Last active June 10, 2023 00:05
Bash basics, so I don't have to look them up all the time.
### Conditionals
if [[ -d "${DIRECTORY}" ]]; then ... fi # Returnes true if the directory exists
if [[ ! -d "${DIRECTORY}" ]]; then ... fi # Returnes true if the directory does not exists
if [[ ! -e "${file}" ]]; then ... fi # Returnes true if the file/directory does not exists
if [[ -z ${variable} ]]; then ... fi # Returns true if variable is not set.
if [[ $? -ne 0 ]]; then .. fi # Returns true if the previous command has failed.
# Create directory if not already exists:
[ -d foo ] || mkdir foo
mkdir -p foo
# Or a more sophisticated version:
if [[ ! -e $dir ]]; then
mkdir $dir
elif [[ ! -d $dir ]]; then
echo "$dir already exists but is not a directory" 1>&2
# Arithmetic conditions:
if (( $var % 4 == 0 )); then echo "The number is dividable by four."; fi
# Chromosome names are usually read as jobindices.
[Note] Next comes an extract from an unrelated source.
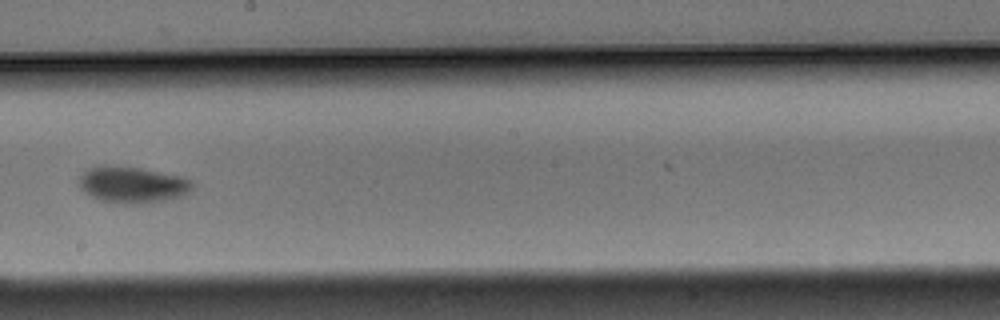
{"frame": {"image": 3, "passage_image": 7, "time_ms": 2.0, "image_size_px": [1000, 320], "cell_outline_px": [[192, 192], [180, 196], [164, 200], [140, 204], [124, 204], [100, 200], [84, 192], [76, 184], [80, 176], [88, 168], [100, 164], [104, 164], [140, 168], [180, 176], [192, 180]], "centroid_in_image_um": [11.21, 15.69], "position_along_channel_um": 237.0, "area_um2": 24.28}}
But it has to be fixed, as the 23rd chromosome is referred as X
if [[ $chr == 23 ]]; then chr="X"; fi;
# Checking if variable is an integer:
if [[ $window =~ ^-?[0-9]+$ ]]; then echo "Variable is integer!"; fi
### For/while loops
for cohort in `cat ${workingDir}/../../cohort.list.txt` ; do # looping through a list read from a file (words separated by whitespace)
for i in $(seq 1 12); do # looping though a list of numbers defined by a sequence
for i in {1..22}; do # looping though a list of numbers defined by a sequence
# Reading a file line by line:
while read p; do
echo $p
done < file
# The same as above, but more intuitive:
cat file | while read line; do
echo $line
# Looping through the indices of arrays:
for i in "${!foo[@]}"; do
# Loop control:
break # Breaks the execution of a loop (no more rounds).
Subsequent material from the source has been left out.